A certain demographic have long had concerns about vaccines causing autism, along with fears about GMOs and cellphones causing cancer.

That last one has been the least active. Rich people have always been able to afford organic food and to count on poor kids getting enough vaccines to create herd immunity for their special snowflakes, but cell phones are more challenging because they are individual - and getting a new iPhone was a status symbol. Due to their omnipresence, signals are everywhere, just like TV and radio and cosmic rays before them, so most elites give up and recognize that unless Jimmy Choo makes a hat lined with tinfoil, they are stuck.


Activists worry 5G will cause cancer but if that was possible, where are all the bodies? Surely the 'radiation' from this DynaTAC 8000X would have caused a giant spike. Nope. Credit: Motorola.

Yet 5G cell phones - higher frequency, more data - seem to be too much for them and they have gone way beyond 'buy you don't know, do you?' undermining of science and into full Karen Mode. Organic industry trade groups like Organic Consumers Association and their vassal site US Right To Know believe food is reckless scientists 'tinkering' with nature, and that is how SARS-CoV-2 came to pass as well. Now they have added in 5G cell phone hysteria and are telling people to bring city council meetings to a halt demanding that 5G towers not be built near schools.

Science says they have to be built in lots of places because the frequency, and data rate, will be high. For some applications, the military uses extremely low frequency (ELF) radio waves which means a gigantic antenna. To bypass an electromagnetic pulse in a nuclear attack they even proposed an antenna that was equivalent in size to 40 percent of Wisconsin - a parabolic antenna 6,000 miles long.
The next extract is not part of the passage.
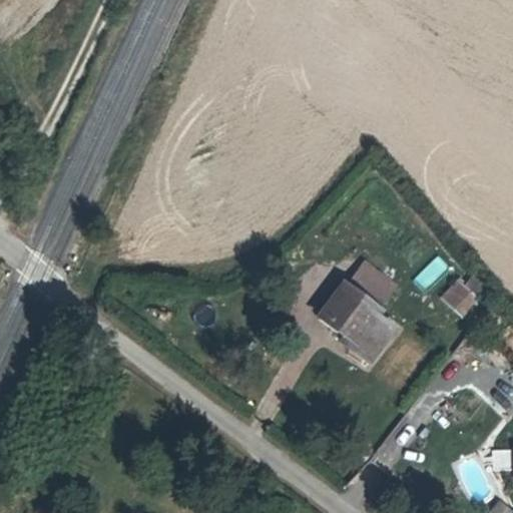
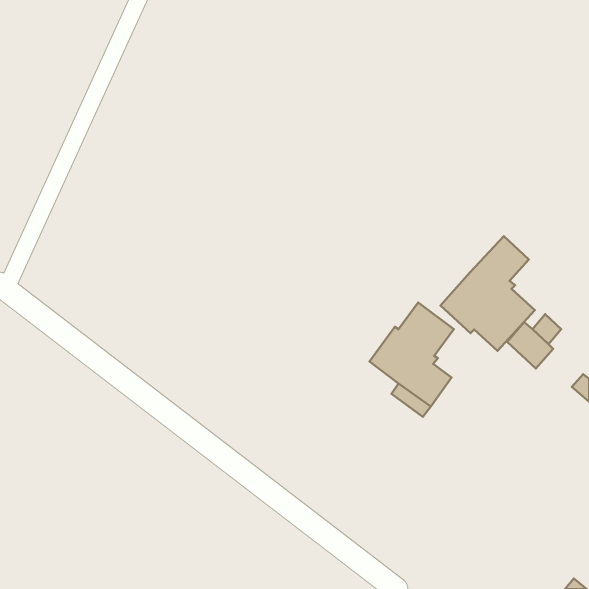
building: none -> [440,236,535,351]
People don't want to send Morse Code, though, they want to watch YouTube videos. That means high bandwidth and shorter distances. There are no legitimate concerns but having transmitters and repeaters 'closer' is the most common concern.
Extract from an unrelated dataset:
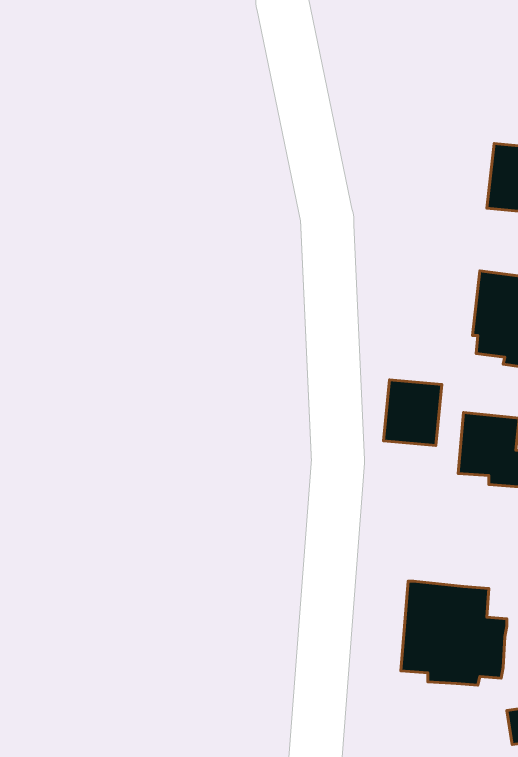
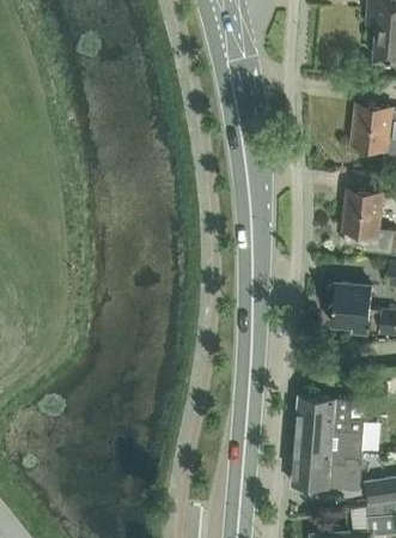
building: [383,380,442,445] -> none
building: none -> [291,457,360,491]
We're never going to educate everyone. While there are sincere skeptics out there, most can never answer the 'what would change your mind? question so they invent something new and fantastic to be concerned about. They then move the goalposts, always needing 'more study' and embracing alternatives. Solar power marketing leveraged this well. It's how they got environmentalists to turn on natural gas and hydroelectric power, both of which had been evangelized by activist groups for decades. 

Yet 5G worry seems exceptionally hollow, so fringe even 'the Large Hardon Collider could create a black hole on earth' contingent think it's not based on science. Cell phones are non-ionizing radiation - unlike the natural cosmic rays we are bombarded with each day - and their "radiation" is the same as a lightbulb. How many light bulbs are on while you read this. Your tablet, phone, or computer monitor is emitting the same "radiation", except more of it than these base stations they claim to worry about.


What do Russia Today, this lawyer, and a whole lot of vaccine- and agricultural-science deniers share in common? They all want to keep America eating itself alive, and worrying about 5G is one effort to achieve that.

A new study wants to light a candle rather than curse their darkness. It says that instead of protesting 5G wireless towers at City Council meetings, they could advocate for tethered antennae in the sky. Instead of being on all of the time, these tethered aerial vehicles could move on demand and power up or power down. This is obviously a perceptual solution. "Radiation" exposure from the phones themselves is far higher than from towers, but if activists knew science, they'd spend as much time protesting the impact of 5G on their brains as they do the effect a fly flapping its wings has on the moon. If these roving aerial towers make people feel better than network base stations, and the free market agrees, so be it.

Yet like that 6,000 miles of antenna in Wisconsin or successful communism, this feels like a truly academic solution. It will never happen in the real world. Environmentalists who dislike cell phone towers will not sue over drones cluttering the skies? They block large solar installations and desalinization plants, lawsuits are how they keep their lawyers employed.

The selling point would first have to be calling them "green" antennas - because they only receive signals but still have higher data transfer speeds. That is a marketing issue. The science issue is this could work, even if it solves a problem no one really has. Organic food became a $120 billion industry that way.

The group have applied for a provisional U.S. patent on the concept and the computer control algorithm.